Find the group given the presentation I have the group presentation
$$ G := \langle a,b |a^8=b^8=1,a^{-1}ba=b^{-1},b^{-1}ab=a^{-1} \rangle. $$
Which group is it? Notably, what about its order?   
 A: This is the quaternion group, of order $8$. First, note that $a^2=b^{-2}$, as you've noticed. In particular, $a^2$ is centralised by $b$, but $b$ also inverts $a$ by conjugation, so we find $a^2=(a^2)^b=a^{-2}$, and so $a^4=1$. Now, $\langle a\rangle$ is normal in $G$, has order at most $4$, and the quotient has order at most $2$ (since $b^2\in\langle a\rangle$). This shows the group has order at most $8$, but $Q_8$ clearly satisfies the presentation (with $a=i$ and $b=j$, for example).

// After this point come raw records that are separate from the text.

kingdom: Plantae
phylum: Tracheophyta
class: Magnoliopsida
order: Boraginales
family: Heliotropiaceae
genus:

Note that we never use the first two relations! Indeed, $\langle a,b\mid a^b=a^{-1}, b^a=b^{-1}\rangle$ is already the quaternion group! (This is often useful to remember.) 
(I'm using $a^b$ throughout to denote the conjugate of $a$ under $b$, that is $a^b=b^{-1}ab$.)
A: Consider the permutation group $Q = \langle \alpha = (1234)(5687), \beta = (1538)(2746)\rangle$.  It's easy to check that the mapping $a\mapsto\alpha$, $b\mapsto\beta$ defines a homomorphism, since $\alpha$ and $\beta$ satisfy the corresponding relations ($\alpha^8=\beta^8=1, \alpha^\beta=\alpha^{-1}, \beta^\alpha= \beta^{-1}$), and this is a group of order $8$ (in fact, the quaternion group).  It follows that $G$ has order at least $8$.
It seems pretty clear from the defining relations that all the elements of the group can be written in the form $a^mb^n$ with $0\leq m,n\leq 7$.  But we also have the deduced relation $a^2 = b^{-2}$ and, using this, we can restrict the elements to those of the form $a^mb^n$ with $m\in\{0,1\}$ and $0\leq n\leq 3$, giving a total of eight elements.
(EDIT: As @verret rightly points out in a comment we also need to deduce, as he/she did, that $b^4 = 1$ to provide a complete argument in the paragraph above.)
It follows that the homomorphism is in fact an isomorphism, so this group is isomorphic to the quaternion group of order $8$.